Chuck hurried to the corral while Old Heck went into the house for pencil and writing-paper. Parker and the cowboys moved in a group to the shade of the porch in front of the house.
“What’ll we tell them?” Old Heck asked, reappearing with writing materials. “Here, Parker, you write it.”
“Dear niece Carolyn June Dixon and Chaperon: Sorry, but there’s an epidemic of smallpox at the Quarter Circle KT and you can’t come. Chuck is dying with it. Old Heck’s plumb prostrated, Bert is already broke out, Pedro is starting to and Skinny Rawlins and the Ramblin’ Kid are just barely able to be up. I love you too much to want you to catch it. Please go back to Hartville and give my regards to your pa and don’t expose yourself. Answer by return telegram so I’ll know your intentions. Affectionately and absolutely your Uncle Josiah Heck,” Parker read after writing a few moments. “How’s that?”
“Sounds all right.”
“Got it ready?” Chuck called from the fence, while Silver Tip, the trim-built half-blood Hambletonian colt he was riding, reared and pranced, eager for the road and a run.
“For lord’s sake hurry up, Chuck,” Old Heck yelled as the Ramblin’ Kid handed the paper to Chuck and the cowboy whirled his horse into a gallop toward Eagle Butte. “Have the agent send it in care of whatever train they might be on and get an answer, then come back as quick as possible —waiting is agony!”

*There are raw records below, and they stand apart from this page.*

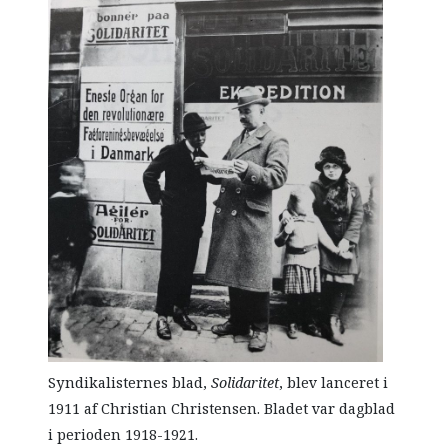
Syndikalisternes blad,
Solidaritet
, blev lanceret i
1911 af Christian Christensen. Bladet var dagblad
i perioden 1918-1921.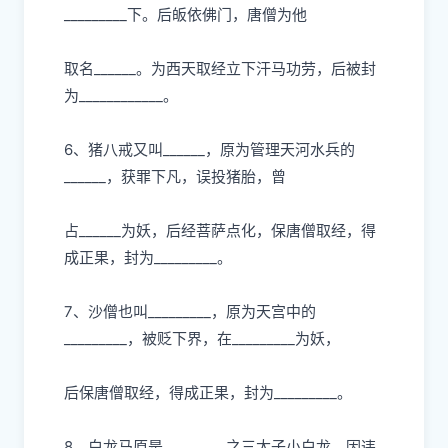
_________下。后皈依佛
⻔
，唐僧为他
取名
______。为
⻄
天取经
⽴
下汗
⻢
功劳，后被封
为
____________。
6、猪
⼋
戒
⼜
叫
______，原为管理天河
⽔
兵的
______，获罪下凡，误投猪胎，曾
占
______为妖，后经菩萨点化，保唐僧取经，得
成正果，封为_________。
7、沙僧也叫_________，原为天宫中的
_________，被贬下界，在_________为妖，
后保唐僧取经，得成正果，封为
_________。
8、
⽩⻰⻢
原是
_________之三太
⼦⼩⽩⻰
，因违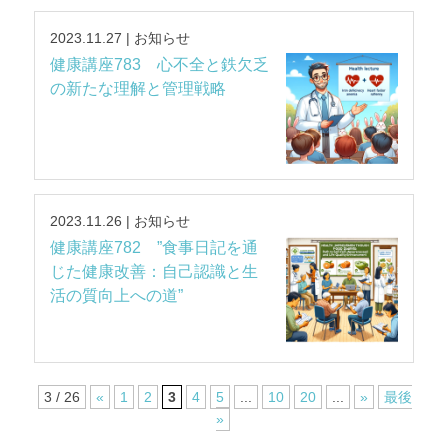
2023.11.27 | お知らせ
健康講座783 心不全と鉄欠乏
の新たな理解と管理戦略
2023.11.26 | お知らせ
健康講座782 ”食事日記を通
じた健康改善：自己認識と生
活の質向上への道”
3 / 26
«
1
2
3
4
5
...
10
20
...
»
最後
»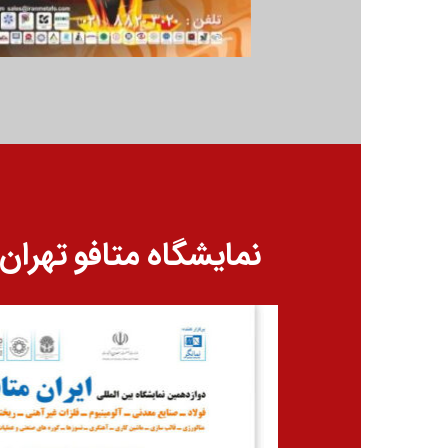
نمایشگاه متافو تهران 1394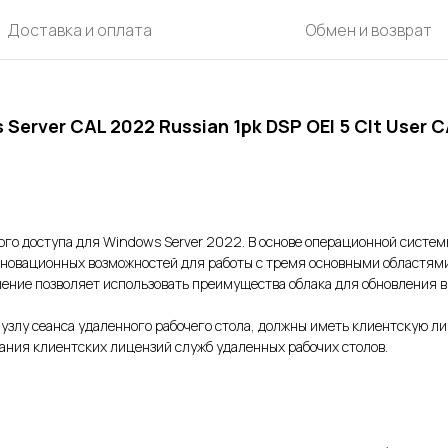
Доставка и оплата
Обмен и возврат
erver CAL 2022 Russian 1pk DSP OEI 5 Clt User C
ого доступа для Windows Server 2022. В основе операционной систе
нновационных возможностей для работы с тремя основными областями
ешение позволяет использовать преимущества облака для обновления
 узлу сеанса удаленного рабочего стола, должны иметь клиентскую л
вания клиентских лицензий служб удаленных рабочих столов.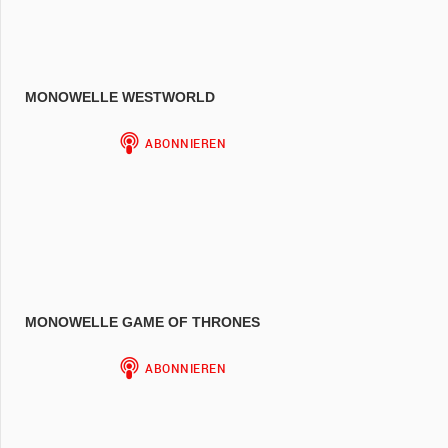
MONOWELLE WESTWORLD
MONOWELLE GAME OF THRONES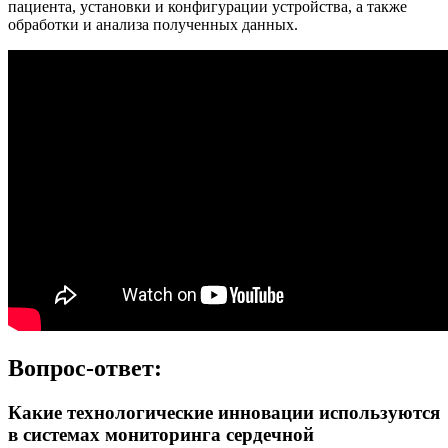
пациента, установки и конфигурации устройства, а также
обработки и анализа полученных данных.
Вопрос-ответ:
Какие технологические инновации используются
в системах мониторинга сердечной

It was a long afternoon for Old Heck and the cowboys of the Quarter Circle KT. A band of colts were in the circular corral to be gentled to rope, saddle and hackamore. Old Heck sat on the top pole of the corral and moodily watched the struggle of the men and horses in the dry, dusty enclosure as one by one each young broncho was roped, saddled and ridden. Frequently he turned longing eyes toward Eagle Butte, anxious for sight of the cloud of dust from which Chuck would emerge bringing, he hoped, word that Carolyn June and Ophelia Cobb had heeded the misleading message.